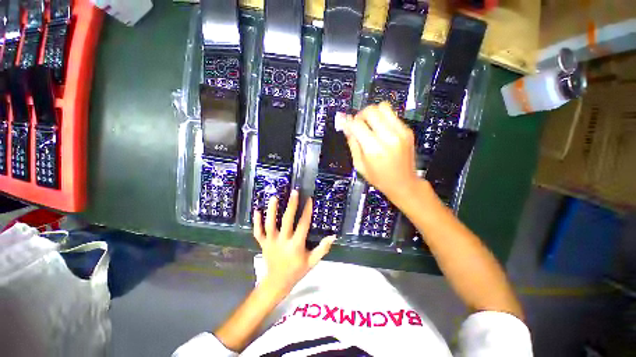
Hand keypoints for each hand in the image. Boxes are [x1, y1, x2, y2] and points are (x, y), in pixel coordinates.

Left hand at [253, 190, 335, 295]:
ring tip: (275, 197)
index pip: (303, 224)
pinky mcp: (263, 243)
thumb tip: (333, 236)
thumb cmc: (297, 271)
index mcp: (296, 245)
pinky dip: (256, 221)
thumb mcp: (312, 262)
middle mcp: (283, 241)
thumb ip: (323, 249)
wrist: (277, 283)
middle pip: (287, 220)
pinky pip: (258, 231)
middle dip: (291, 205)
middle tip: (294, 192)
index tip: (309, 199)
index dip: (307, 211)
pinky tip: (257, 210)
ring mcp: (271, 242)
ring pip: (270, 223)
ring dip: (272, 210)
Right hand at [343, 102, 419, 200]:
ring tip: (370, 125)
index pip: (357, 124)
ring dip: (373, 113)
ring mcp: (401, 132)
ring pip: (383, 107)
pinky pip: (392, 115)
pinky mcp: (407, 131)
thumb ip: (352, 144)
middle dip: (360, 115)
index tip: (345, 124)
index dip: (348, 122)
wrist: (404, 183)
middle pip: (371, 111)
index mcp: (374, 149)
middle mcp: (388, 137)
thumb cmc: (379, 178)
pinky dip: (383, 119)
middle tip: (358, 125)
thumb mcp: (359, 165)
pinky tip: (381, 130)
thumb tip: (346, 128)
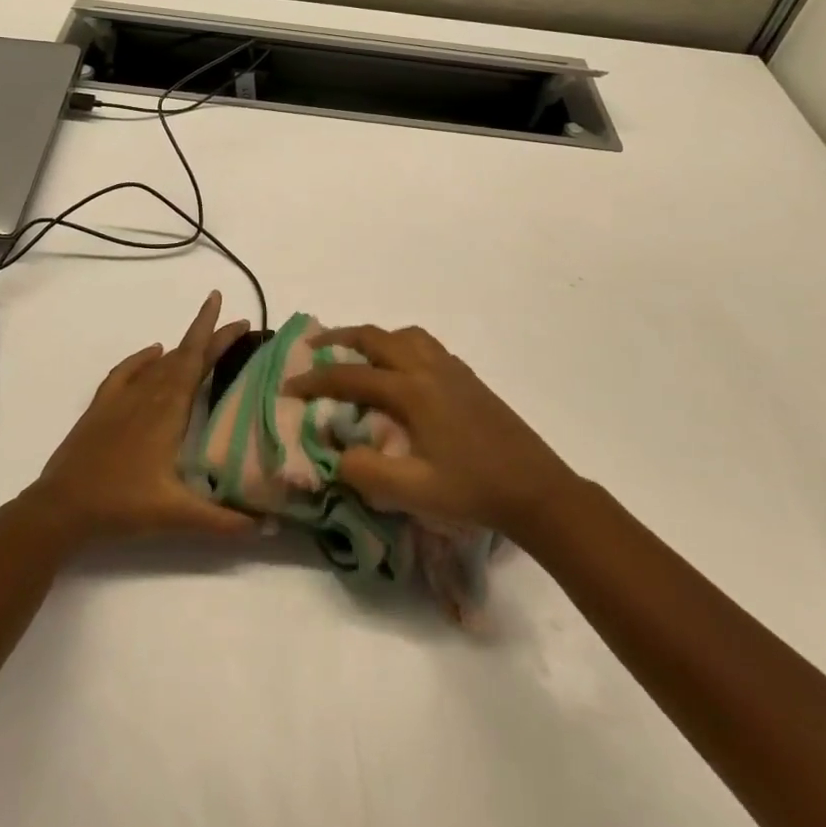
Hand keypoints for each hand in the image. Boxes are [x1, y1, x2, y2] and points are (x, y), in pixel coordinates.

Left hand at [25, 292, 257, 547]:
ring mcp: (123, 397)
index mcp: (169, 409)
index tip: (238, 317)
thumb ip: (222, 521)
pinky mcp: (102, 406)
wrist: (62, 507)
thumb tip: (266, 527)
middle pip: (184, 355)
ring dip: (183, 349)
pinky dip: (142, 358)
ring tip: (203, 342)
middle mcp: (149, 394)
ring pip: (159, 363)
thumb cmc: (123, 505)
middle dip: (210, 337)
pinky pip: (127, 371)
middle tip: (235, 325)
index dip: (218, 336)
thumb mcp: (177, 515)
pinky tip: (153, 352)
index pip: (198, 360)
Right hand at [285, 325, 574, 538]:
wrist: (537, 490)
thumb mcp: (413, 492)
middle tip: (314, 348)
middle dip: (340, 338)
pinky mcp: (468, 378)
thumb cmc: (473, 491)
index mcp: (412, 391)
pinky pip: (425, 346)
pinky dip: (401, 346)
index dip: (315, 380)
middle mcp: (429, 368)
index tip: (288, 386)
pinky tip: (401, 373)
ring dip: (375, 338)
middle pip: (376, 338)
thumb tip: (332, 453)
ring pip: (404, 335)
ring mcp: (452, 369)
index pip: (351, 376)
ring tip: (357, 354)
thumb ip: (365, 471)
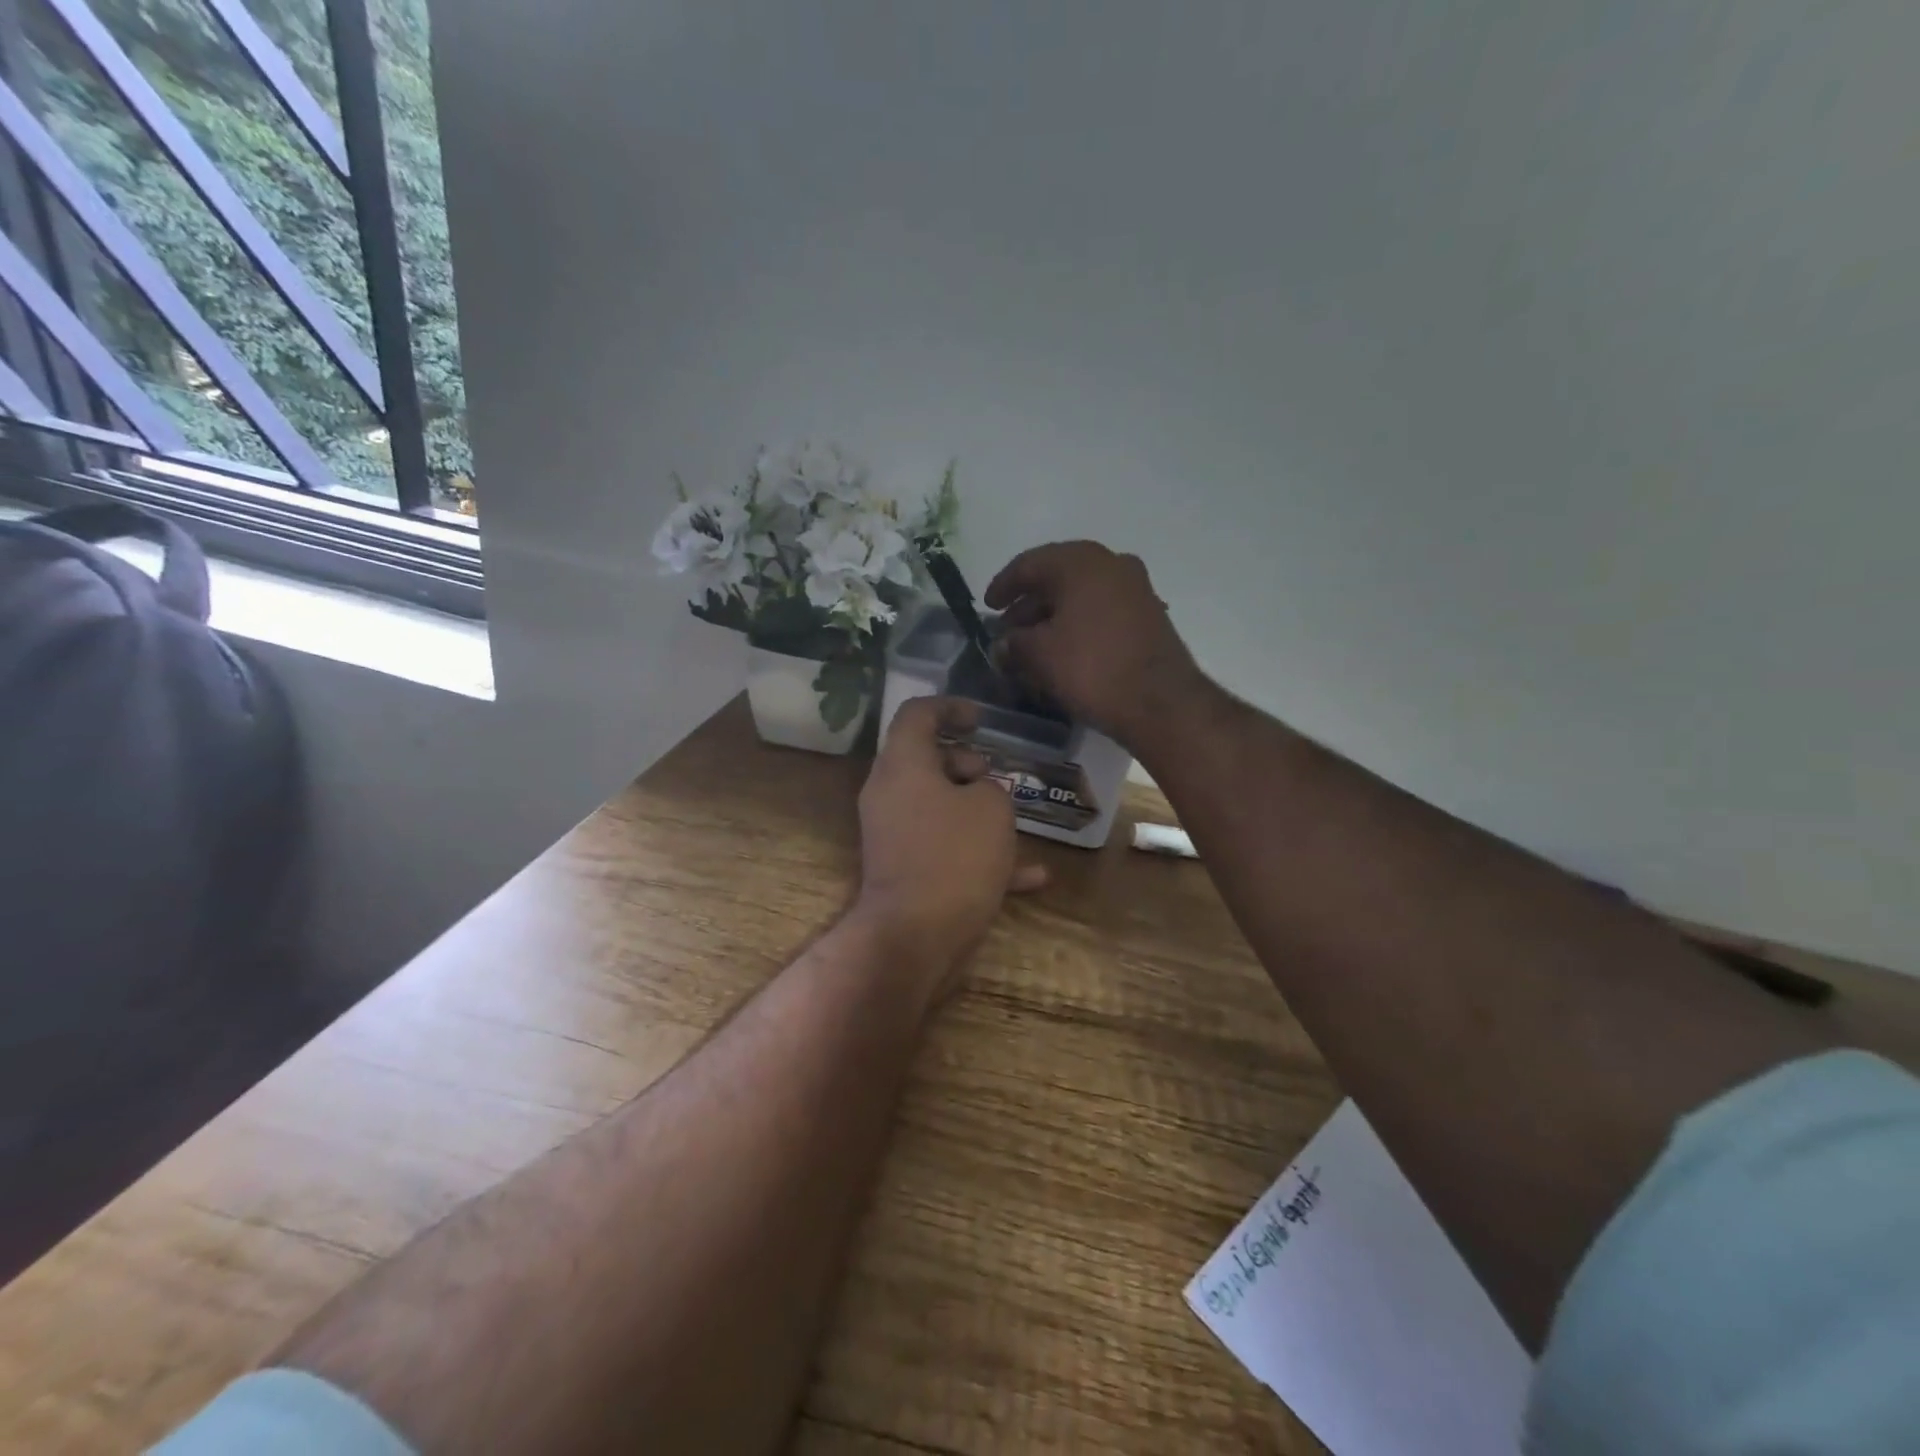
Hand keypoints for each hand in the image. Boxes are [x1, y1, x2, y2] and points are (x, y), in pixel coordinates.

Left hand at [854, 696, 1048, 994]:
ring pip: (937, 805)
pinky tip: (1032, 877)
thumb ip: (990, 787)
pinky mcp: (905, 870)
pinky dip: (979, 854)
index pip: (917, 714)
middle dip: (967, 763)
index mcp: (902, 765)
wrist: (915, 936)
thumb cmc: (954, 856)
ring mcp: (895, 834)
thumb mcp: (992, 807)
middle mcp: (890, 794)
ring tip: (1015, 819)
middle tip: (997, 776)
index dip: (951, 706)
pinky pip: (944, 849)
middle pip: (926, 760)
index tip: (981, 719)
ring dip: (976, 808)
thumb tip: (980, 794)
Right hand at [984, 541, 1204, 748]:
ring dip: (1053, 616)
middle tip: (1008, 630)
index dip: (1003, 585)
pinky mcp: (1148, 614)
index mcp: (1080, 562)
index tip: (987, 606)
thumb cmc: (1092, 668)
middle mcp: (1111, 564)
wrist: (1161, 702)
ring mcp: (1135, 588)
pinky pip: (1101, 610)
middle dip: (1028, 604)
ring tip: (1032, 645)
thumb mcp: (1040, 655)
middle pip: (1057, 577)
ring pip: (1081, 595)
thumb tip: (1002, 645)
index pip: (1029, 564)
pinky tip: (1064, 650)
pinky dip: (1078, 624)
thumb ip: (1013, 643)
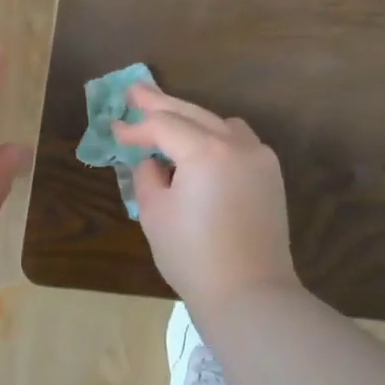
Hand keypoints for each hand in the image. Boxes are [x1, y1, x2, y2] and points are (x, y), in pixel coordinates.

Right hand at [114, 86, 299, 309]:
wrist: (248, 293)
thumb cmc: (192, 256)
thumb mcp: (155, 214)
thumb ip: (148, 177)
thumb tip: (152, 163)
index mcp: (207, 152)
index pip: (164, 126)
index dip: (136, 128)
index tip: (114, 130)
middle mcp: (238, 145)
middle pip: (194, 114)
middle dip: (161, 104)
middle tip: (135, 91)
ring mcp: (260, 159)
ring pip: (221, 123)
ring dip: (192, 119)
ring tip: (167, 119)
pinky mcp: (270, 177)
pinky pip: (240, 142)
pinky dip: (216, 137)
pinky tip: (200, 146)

Exercise goal: Set down exactly the lines from the start of the records through the line containing "pinky dip: (256, 221)", both included, and omit the pictures.

Response to this exercise:
Hand keypoints for each hand in the image. Boxes are [x1, y1, x2, y2] and points are (x, y), in pixel coordinates.

Left hand at [253, 190, 335, 295]:
ring tip: (275, 197)
index pip: (303, 224)
pinky mcp: (263, 243)
thumb tip: (333, 236)
thumb cmc: (297, 271)
index mcp: (296, 245)
pinky dip: (256, 221)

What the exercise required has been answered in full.